= Problem details =
Report every line of the data that includes "Nacional".

[Records from a dataset]
- - -
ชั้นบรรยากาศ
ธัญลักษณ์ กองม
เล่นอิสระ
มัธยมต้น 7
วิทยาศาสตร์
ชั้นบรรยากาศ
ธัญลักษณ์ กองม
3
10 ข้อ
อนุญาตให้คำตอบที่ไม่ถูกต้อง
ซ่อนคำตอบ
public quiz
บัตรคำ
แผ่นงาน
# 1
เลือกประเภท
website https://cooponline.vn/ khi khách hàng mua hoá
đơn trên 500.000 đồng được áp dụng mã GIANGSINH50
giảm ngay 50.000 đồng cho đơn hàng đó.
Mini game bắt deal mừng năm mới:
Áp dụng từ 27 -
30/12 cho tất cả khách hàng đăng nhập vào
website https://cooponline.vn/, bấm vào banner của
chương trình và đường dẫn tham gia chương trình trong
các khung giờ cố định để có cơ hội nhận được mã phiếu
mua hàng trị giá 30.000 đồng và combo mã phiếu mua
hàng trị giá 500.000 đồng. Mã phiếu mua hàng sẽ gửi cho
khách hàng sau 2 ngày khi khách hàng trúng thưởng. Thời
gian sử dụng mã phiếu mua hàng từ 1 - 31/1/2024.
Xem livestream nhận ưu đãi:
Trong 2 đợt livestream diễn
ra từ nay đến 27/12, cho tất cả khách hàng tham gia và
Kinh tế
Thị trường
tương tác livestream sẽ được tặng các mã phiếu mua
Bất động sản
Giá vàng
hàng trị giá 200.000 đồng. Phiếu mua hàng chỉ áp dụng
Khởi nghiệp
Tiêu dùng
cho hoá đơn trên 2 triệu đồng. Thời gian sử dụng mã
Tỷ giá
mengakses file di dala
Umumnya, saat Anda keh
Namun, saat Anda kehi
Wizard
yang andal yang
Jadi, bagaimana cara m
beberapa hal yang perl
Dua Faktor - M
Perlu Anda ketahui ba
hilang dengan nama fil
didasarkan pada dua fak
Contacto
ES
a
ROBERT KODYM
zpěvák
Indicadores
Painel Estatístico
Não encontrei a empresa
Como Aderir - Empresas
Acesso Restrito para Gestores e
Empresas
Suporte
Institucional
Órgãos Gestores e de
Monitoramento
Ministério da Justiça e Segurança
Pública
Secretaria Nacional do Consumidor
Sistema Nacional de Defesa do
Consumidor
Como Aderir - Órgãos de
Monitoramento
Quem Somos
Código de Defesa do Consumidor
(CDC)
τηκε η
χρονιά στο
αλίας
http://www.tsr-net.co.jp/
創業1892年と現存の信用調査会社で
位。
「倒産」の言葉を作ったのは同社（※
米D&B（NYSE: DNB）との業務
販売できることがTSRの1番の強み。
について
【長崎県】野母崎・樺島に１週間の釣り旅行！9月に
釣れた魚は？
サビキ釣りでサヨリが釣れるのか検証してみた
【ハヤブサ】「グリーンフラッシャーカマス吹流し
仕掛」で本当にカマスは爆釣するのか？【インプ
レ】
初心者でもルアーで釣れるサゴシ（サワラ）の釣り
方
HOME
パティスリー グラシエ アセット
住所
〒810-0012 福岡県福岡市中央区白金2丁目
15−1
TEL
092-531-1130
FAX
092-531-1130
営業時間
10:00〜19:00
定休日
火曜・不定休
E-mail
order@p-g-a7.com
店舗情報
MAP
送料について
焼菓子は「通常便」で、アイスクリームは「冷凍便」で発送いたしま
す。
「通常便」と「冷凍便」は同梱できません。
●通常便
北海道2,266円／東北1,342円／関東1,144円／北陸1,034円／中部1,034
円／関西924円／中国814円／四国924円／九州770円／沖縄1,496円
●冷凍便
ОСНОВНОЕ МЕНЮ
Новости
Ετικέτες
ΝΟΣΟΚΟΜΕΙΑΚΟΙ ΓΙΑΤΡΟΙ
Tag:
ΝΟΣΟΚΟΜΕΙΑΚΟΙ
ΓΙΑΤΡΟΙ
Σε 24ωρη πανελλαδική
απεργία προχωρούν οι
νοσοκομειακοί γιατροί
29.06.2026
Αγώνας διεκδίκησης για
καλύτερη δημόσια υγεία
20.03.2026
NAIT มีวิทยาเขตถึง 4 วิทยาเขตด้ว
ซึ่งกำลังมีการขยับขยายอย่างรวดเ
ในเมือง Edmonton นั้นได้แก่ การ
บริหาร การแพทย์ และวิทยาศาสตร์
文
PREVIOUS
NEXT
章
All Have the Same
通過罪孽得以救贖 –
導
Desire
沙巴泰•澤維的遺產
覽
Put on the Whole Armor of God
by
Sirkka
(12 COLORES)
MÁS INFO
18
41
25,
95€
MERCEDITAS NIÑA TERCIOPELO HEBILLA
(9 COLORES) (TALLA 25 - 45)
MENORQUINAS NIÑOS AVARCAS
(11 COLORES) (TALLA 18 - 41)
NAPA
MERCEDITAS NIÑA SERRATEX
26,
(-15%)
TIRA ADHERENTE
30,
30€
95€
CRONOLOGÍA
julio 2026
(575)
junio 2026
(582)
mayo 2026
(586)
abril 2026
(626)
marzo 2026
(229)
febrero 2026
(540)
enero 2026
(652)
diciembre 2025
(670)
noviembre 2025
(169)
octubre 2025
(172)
- - -
= Task answer =
Secretaria Nacional do Consumidor
Sistema Nacional de Defesa do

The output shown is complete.